Instructions to follow: Using the data below, gather each line that includes the word "gastos".

□ □ □ □

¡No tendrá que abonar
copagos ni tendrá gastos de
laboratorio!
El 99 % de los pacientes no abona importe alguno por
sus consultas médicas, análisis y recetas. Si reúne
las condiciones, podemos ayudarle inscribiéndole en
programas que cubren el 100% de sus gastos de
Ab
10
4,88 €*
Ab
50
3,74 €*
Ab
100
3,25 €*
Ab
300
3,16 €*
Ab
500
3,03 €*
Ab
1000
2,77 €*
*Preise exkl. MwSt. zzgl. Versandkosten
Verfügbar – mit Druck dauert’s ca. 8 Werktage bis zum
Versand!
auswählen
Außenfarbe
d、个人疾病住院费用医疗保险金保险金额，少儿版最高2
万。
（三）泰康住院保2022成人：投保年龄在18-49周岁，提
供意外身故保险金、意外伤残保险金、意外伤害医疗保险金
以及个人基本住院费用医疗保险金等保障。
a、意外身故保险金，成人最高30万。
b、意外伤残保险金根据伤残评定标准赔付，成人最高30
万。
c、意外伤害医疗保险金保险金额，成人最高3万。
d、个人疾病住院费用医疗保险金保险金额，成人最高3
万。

□ □ □ □

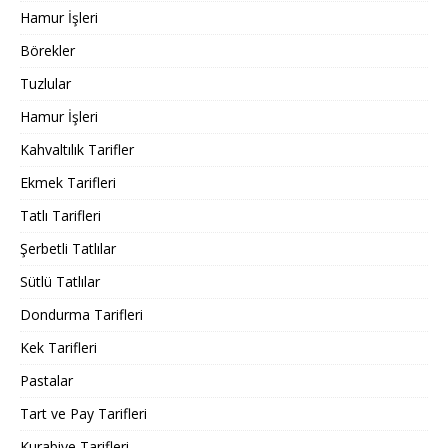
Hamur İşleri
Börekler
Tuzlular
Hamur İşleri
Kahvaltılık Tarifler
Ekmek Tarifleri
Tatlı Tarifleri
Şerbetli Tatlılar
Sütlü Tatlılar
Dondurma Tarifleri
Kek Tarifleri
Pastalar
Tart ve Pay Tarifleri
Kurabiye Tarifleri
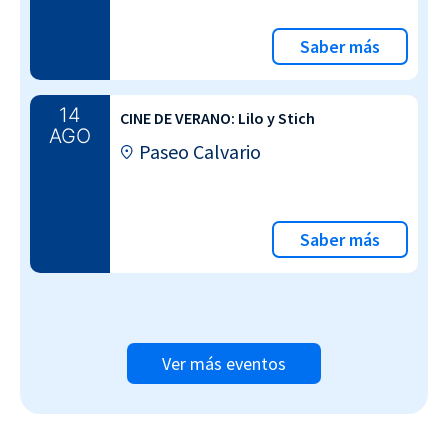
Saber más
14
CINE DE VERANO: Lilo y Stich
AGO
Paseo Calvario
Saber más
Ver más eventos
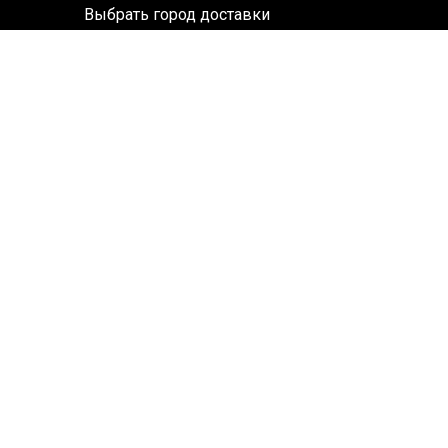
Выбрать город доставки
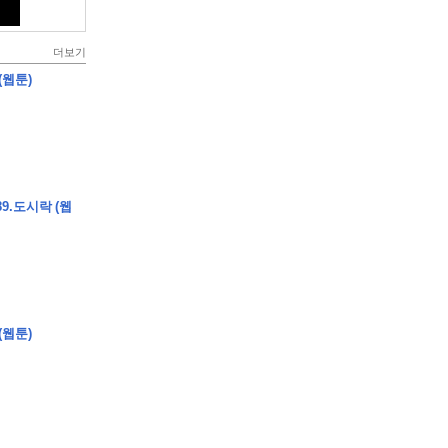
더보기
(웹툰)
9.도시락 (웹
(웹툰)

□ □ □ □

Your response:
copagos ni tendrá gastos de
programas que cubren el 100% de sus gastos de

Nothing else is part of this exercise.